Insurance Industry News | ELCO Mutual

Nice Guys Finish First

Written by Admin | May 15, 2017 1:39:04 PM
 

There is compelling evidence for a revolutionary way of thinking about personal success in business, dealing with friends and family, raising our children, and designing our institutions.  This relatively rare way of doing business could define a road to success marked by new ways of relating to colleagues and customers as well as new ways of growing business.  Martin Luther King Jr may have said it best: “Every man must decide whether he will walk in the light of creative altruism or in the darkness of destructive selfishness.”  Giving is, in the long run, the recipe for success in the corporate world and one’s personal life. Unfortunately, a commonly held belief in the business world equates givers with weakness and takers with strength.

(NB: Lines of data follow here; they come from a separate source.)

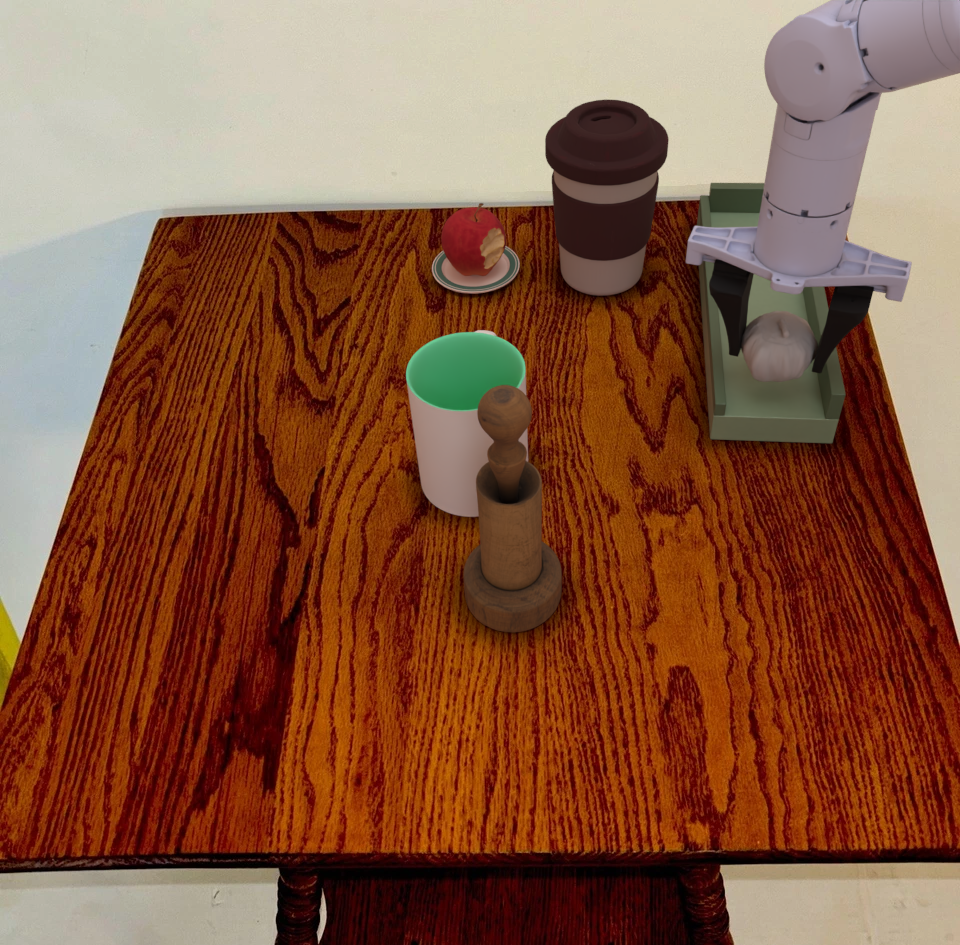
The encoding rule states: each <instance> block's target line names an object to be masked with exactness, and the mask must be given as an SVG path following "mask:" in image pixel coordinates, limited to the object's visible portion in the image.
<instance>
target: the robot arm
mask: <svg viewBox="0 0 960 945" xmlns="http://www.w3.org/2000/svg"><path fill="white" fill-rule="evenodd" d="M763 68H764V76H765V81H766V85H767V88H768V90H769V93H770V95H771V97H772V98H773V100H774V101H775V103H776V110H775V116H774V120H773V121H774V122H773V127H772V128H773V129H772V135H771V142H770V146H769V154H768V159H767V160H768V161H767V166H766V171H765V177H764V182H763V183H764V190H763V196H762V202H761V208H760V214H759V221H758V227H726V228H714V227H702V226H697V225H694V226H693V227H692V230H691V232H690V234H689V237H688V240H687V245H686V255H685V264H688V265H693V266H699V265H701V264H702V261H707V262H712V263H714V269H713V273H712V277H711V279H710V282H709V289H710V294H711V296H712V297H713V299H714V300H715V302H716V304H717V306H718V308H719V310H720V312H721V315H722V317H723V320H724V324H725V327H726V332H727V336H728V343H729V355H732V356H737V357H738V355H739V353H740V350H741V342H742V337H743V334H744V332H745V329H746V326H747V314H748V302H749V295H750V290H751V285H752V280H753V275H754V274H756V275H758V276H760V277H763V278H765V279H768V280H770V281H771V284H770V288H771V289H772V290H774V291H778V292H783V293H789V294H800V293H801V292H802V291H803V288H804V287H824V288H825V287H826V288H827V287H834V289H833V292H832V296H831V299H830V303H829V306H828V309H829V311H828V315H827V320H826V324H825V327H824V330H823V333H822V336H821V338H820V341H819V345H818V350H817V353H816V356H815V359H814V363H813V367H812V372H816V373H822V370H823V367H824V365H825V363H826V361H827V360H828V358H829V356H830V355H831V353H832V352H833V350H834V349H835V348H836V349H837V346H838V345H839V344H840V342H841V341H843V339H844V338H845V337H846V336H847V335H848V334H849V333H850V332H851V331H852V330H853V329H854V328H856V327H857V326H859V325H860V324H861V323H862V322H863V320H864V319H865V318H866V317H867V315H868V312H869V310H870V306H871V302H872V297H873V294H874V292H877V293H882V294H885V295H884V297H885V299H886V300H888V301H893V302H899V303H902V302H903V299H904V296H905V292H906V290H907V285H908V283H909V282H908V281H909V279H910V274H911V269H912V265H913V263H912V261H908V260H904V259H899V258H896V257H892V256H888V255H886V254H883V253H880V252H877V251H875V250H872V249H870V248H867V247H864V246H863V245H859V244H856V243H854V242H852V241H849V240H846V239H847V236H848V235H847V234H848V230H849V226H850V222H851V218H852V214H853V210H854V205H855V201H856V197H857V192H858V188H859V183H860V180H861V175H862V171H863V167H864V162H865V159H866V155H867V151H868V146H869V142H870V138H871V134H872V129H873V124H874V122H875V121H874V120H875V116H876V112H877V110H878V108H879V104H880V101H881V97H882V94H885V93H887V94H888V93H894V92H897V91H900V90H905V89H908V88H911V87H914V86H915V87H916V86H919V85H921V84H925V83H926V84H927V83H929V82H933V81H937V80H939V79H944V78H948V77H951V76H955V75H958V74H960V0H829V1H826V2H825V3H823V4H821V5H819V6H816V7H815V8H813V9H811V10H809V11H807V12H805V13H803V14H799V15H797V16H796V17H794V18H793V19H792V20H790V21H789V22H788V23H787V24H785V25H784V26H782V27H780V29H778V31H777V32H775V34H774V35H772V37H771V39H770V41H769V43H768V45H767V48H766V51H765V55H764V65H763Z"/></svg>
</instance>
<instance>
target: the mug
mask: <svg viewBox="0 0 960 945" xmlns="http://www.w3.org/2000/svg"><path fill="white" fill-rule="evenodd" d="M526 370H527V369H526V361H525V359H524V357H523V354H522V353H521V352H520V351H519V350H518V348H517V347H516V346H514V345H513V343H511V342H509V341H508V340H506V339H504V338H502V337H499V336H498V335H497V334H496V333H495V331H494V332H493V331H491V330H484V329H478V330H474V331H464V332H455V333H450V334H446V335H442V336H440V337H437V338H435V339H433V340H431V341H429V342H427V343H425V344H424V345H423V346H421V347H420V348H419V349H417V351H416V352H414V353H413V355H412V356H411V357H410V360H409V361H408V363H407V365H406V370H405V380H406V386H407V394H408V400H409V408H410V416H411V422H412V429H413V436H414V444H415V451H416V458H417V466H418V472H419V479H420V485H421V489H422V492H423V494H424V496H425V497H426V499H427V500H428V501H429V502H430V503H431V504H432V505H433V506H435V507H436V508H438V509H439V510H441V511H443V512H445V513H448V514H451V515H454V516H458V517H467V518H476V517H478V518H479V513H478V501H477V490H476V477H477V474H478V472H479V470H480V469H481V468H482V466H484V465H485V464H486V463H488V462H489V461H488V456H487V451H488V449H489V447H490V446H491V445H492V444H493V443H494V441H493V439H492V438H491V437H490V436H489V435H488V434H487V433H486V432H485V431H484V430H483V429H482V427H481V425H480V423H479V420H478V415H477V411H478V405H479V402H480V400H481V398H482V397H483V395H484V394H485V393H486V392H487V391H488V390H490V389H491V388H493V387H496V386H500V385H510V386H514V387H516V388H518V389H520V390H521V391H522V392H523V393H524V394H525V395H526V396H527V373H526V372H527V371H526ZM528 437H529V436H528V428H527V429H526V430H525V432H524V433H523V434H522V436H521V437H520V438H519V442H521V443H522V444H523V445H524V446H525V447H526V450H527V456H526V461H527V462H529V442H528V441H529V440H528V439H529V438H528Z"/></svg>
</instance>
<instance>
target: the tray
mask: <svg viewBox="0 0 960 945" xmlns="http://www.w3.org/2000/svg"><path fill="white" fill-rule="evenodd" d="M764 183H765V182H710V183H709V184H710V186H709V192H708V194H707V195H706V194H704V195H703V194H701V195H699V202H698V211H697V220H696V226H702V227H714V228H726V227H758V221H759V214H760V208H761V202H762V196H763V190H764ZM713 269H714V263H712V262H707V261H702V264H701V265H698V275H699V276H698V277H699V291H700V293H699V294H700V306H701V307H700V309H701V321H702V322H701V323H702V336H703V352H704V368H705V383H706V397H707V398H706V399H707V412H708V427H709V439H710V440H720V441H721V440H722V441H746V442H747V441H749V442H773V443H774V442H775V443H779V442H780V443H805V444H833V443H834V439H835V435H836V432H837V427H838V423H839V421H840V418H841V413H842V409H843V406H844V402H845V398H846V389H845V385H844V378H843V374H842V370H841V369H842V368H841V364H840V360H839V355H838V349H837V347H836V348H835V349H834V350H833V352H832V353H831V355H830V356H829V358H828V360H827V361H826V363H825V365H824V367H823V370H822V373H816V372H812V367H813V363H814V360H813V361H812V362H811V363H810V365H809V366H808V368H807V369H806V370H805V371H804V372H803V374H802V376H801V377H800V378H798V379H792V380H789V381H784V382H773V381H770V382H760V381H757V380H755V379H754V378H753V376H752V374H751V372H750V370H749V368H748V366H747V364H746V361H745V359H744V356H743V353H742V350H740V353H739V355H738V357H737V356H732V355H729V343H728V336H727V332H726V327H725V324H724V320H723V317H722V315H721V312H720V310H719V308H718V306H717V304H716V302H715V300H714V299H713V297H712V296H711V294H710V289H709V282H710V279H711V277H712V273H713ZM770 284H771V281H770V280H768V279H765V278H763V277H760V276H758V275H756V274H754V275H753V280H752V285H751V290H750V295H749V302H748V314H747V325H748V324H749V323H750V322H752V321H753V320H754V319H756V318H757V317H759V316H761V315H763V314H766V313H771V312H774V311H788V312H790V313H792V314H795V315H797V316H799V317H800V318H803V319H805V320H806V321H807V322H808V324H809V326H810V328H811V330H812V331H813V334H814V336H815V339H816V340H817V343H818V345H819V341H820V338H821V336H822V333H823V330H824V327H825V324H826V320H827V315H828V311H829V305H828V300H827V295H826V294H827V293H826V290H825V287H804V288H803V291H802V292H801V293H800V294H789V293H783V292H778V291H774V290H772V289H771V288H770ZM746 327H747V326H746ZM814 359H815V358H814Z"/></svg>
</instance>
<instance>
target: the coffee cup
mask: <svg viewBox="0 0 960 945" xmlns="http://www.w3.org/2000/svg"><path fill="white" fill-rule="evenodd" d="M669 141H670V140H669V134H668V132H667V130H666V129H665V127H664V125H662V124H661V123H660V122H659V121H658V120H656V119H655V118H654V117H651V116H650V115H649V113H648V112H647V111H646V110H645V109H644V108H643V107H641V106H639V105H638V104H635V103H633V102H629V101H625V100H619V99H596V100H591V101H587V102H584V103H581V104H579V105H577V106H575V107H573V108H572V109H571V110H570V111H569V112H568V113H567V114H566V115H565V116H563V117H562V118H560V119H558V120H557V121H555V123H553V124H552V125H551V126H550V127H549V129H548V130H547V132H546V135H545V138H544V142H545V143H544V148H545V149H544V150H545V151H544V152H545V160H546V162H547V164H548V166H549V167H550V168H551V170H552V174H551V190H552V204H553V216H554V228H555V237H556V240H557V241H558V246H559V247H558V250H559V261H560V272H561V275H562V278H563V280H564V281H565V283H566V284H567V285H568V286H570V287H571V288H572V289H574V290H576V291H578V292H580V293H582V294H587V295H591V296H613V295H617V294H620V293H621V294H622V293H624V292H626V291H627V290H629V289H631V288H633V287H634V286H635V285H636V284H637V283H638V282H639V280H640V279H641V277H642V273H643V269H644V262H645V256H646V249H647V245H648V243H649V240H650V237H651V233H652V227H653V221H654V214H655V207H656V201H657V197H658V196H657V194H658V188H659V184H660V183H659V182H660V176H659V172H658V171H659V170H660V169H662V167H663V166H664V164H665V163H666V160H667V157H668V152H669V151H668V150H669Z"/></svg>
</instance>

Although self-sufficiency is acclaimed in the world, this could be just the right time for us to pull out that old rolodex, take a different approach to success, and see how helping others drives our success.  In our interconnected world, the roots of sustainable success lie in creating success for those around you.  Let’s take a few moments to take a look at the difference between givers, takers, and those in between. Takers have a distinctive signature; they like to get more than they give.  When their relationships and reputations become visible to the world, it’s harder to achieve sustainable success as a taker.  Givers tilt reciprocity in the other direction, preferring to give more than they get.  While takers tend to be self-focused, evaluating what other people can offer them, givers are other-focused, paying more attention to what other people need from them.  These preferences are not about money.  Rather, givers and takers differ in their attitudes and actions toward other people.  If you’re a taker, you help others strategically, when the benefits to you outweigh the personal costs.  If you’re a giver, you might use a different benefit analysis: you help whenever the benefits to others exceed the personal costs. Some people are a mix and possibly adopt a third style of business.  We can call them the in-betweens.   They are the “karma police”.  They operate on the principle of fairness when they help others.  They protect themselves by believing in a tit-for-tat relationship.  And, they govern those relationships by even exchanges of favors. 

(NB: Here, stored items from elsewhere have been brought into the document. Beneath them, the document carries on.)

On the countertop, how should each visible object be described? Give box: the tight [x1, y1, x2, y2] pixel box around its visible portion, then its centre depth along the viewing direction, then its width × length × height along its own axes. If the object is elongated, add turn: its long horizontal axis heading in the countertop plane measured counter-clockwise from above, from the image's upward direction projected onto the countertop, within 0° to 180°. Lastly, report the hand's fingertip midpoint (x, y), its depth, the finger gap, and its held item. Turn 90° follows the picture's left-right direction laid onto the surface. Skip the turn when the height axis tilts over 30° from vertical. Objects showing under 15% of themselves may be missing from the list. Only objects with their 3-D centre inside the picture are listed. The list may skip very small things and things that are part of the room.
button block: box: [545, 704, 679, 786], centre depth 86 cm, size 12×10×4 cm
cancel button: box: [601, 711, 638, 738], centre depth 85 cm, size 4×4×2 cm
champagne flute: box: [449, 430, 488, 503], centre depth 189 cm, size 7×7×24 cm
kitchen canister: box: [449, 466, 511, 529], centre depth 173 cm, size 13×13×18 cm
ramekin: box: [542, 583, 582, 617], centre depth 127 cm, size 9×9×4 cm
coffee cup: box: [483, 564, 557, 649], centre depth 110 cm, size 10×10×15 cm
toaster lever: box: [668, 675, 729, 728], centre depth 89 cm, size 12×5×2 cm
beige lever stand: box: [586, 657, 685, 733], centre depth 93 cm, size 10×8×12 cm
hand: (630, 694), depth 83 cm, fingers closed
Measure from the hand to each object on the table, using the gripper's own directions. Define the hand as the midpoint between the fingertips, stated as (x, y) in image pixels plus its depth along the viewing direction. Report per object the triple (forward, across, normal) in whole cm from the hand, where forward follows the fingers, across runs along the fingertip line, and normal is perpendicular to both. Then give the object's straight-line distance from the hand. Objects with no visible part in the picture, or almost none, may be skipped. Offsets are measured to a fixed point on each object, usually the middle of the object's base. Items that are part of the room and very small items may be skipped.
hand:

So why is the counterintuitive approach of giving in business and everyday life a new behavioral benchmark for doing business better?  The answer may be provided by the esteemed psychologist Shalom Schwartz, who for three decades has studied the values and guiding principles that matter to people in different cultures around the world.   His studies and surveys are translated into a dozen languages and are samples from thousands of adults in Australia, Chile, Finland, France, Germany, Israel, Spain, South Africa, Sweden, America, etc.  He asked those adults to rate the importance of different values.  Here is the shortened list.  List 1:  Wealth (money, material possessions), Power (dominance, control over others), Pleasure (enjoying life), and Winning (doing better than others).  List 2: Helpfulness (working for the well-being of others), Responsibility (being dependable), Social Justice (caring for the disadvantaged), Compassion (responding to the needs of others).  Whereas takers favor the values in List 1, givers believed the values in List 2 were priorities.  Take a second look at the countries listed above.  Where do the majority of people endorse giver values above taker values?  All of them.  They rated giving as their single most important value. 

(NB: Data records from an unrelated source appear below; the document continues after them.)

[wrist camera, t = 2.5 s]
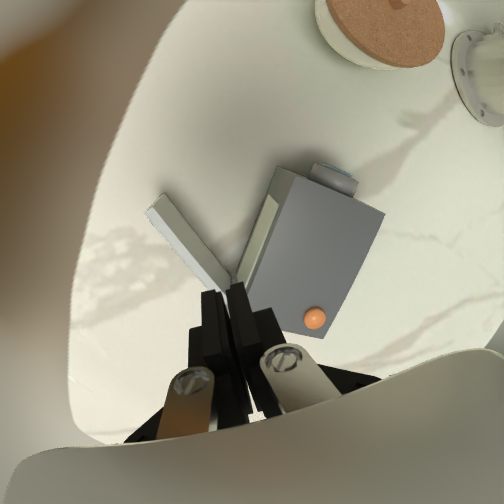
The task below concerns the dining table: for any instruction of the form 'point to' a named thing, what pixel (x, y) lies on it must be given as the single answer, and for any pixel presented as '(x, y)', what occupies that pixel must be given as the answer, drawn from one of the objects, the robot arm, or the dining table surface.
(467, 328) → the dining table surface
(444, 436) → the robot arm
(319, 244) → the camera body
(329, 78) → the dining table surface
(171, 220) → the side door
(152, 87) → the dining table surface
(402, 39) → the lidded jar
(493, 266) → the dining table surface
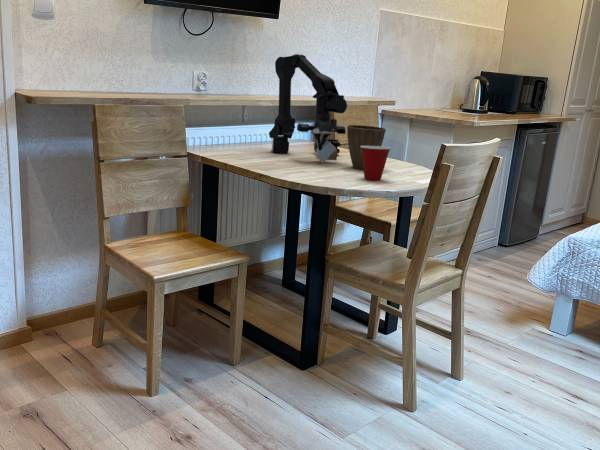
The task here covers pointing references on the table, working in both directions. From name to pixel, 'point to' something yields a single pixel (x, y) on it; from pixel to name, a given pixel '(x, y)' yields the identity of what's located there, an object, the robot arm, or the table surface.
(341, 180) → the table surface
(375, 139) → the plant pot
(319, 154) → the slate block
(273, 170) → the table surface
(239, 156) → the table surface
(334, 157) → the walnut block
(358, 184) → the table surface
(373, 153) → the plastic cup
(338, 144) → the end cap
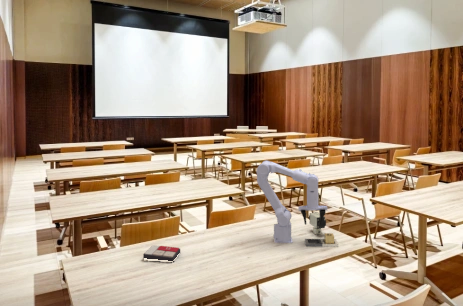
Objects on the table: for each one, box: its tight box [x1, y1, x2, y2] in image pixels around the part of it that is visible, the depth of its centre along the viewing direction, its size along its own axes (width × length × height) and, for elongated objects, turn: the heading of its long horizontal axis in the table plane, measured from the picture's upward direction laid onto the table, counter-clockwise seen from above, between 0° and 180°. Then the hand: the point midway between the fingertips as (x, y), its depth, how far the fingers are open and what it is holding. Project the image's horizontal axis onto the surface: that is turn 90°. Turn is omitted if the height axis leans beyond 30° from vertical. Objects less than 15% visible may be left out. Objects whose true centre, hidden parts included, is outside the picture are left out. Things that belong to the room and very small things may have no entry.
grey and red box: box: [142, 244, 181, 261], centre depth 181 cm, size 11×4×15 cm
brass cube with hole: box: [323, 232, 335, 244], centre depth 191 cm, size 4×4×5 cm
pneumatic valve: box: [308, 211, 327, 236], centre depth 205 cm, size 6×12×12 cm, turn 15°
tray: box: [304, 238, 339, 248], centre depth 191 cm, size 16×7×2 cm, turn 86°
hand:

Are you a giver at your workplace?  Perhaps you think your co-workers or boss will perceive you as a less serious executive?  I say go for it.  In the long run, you will see success in terms of making significant lasting contributions to a broad range of people.  Taking giving seriously, might not only make organizations take a look at the individual accomplishments of their employees but broaden their view of success to include contributions to others.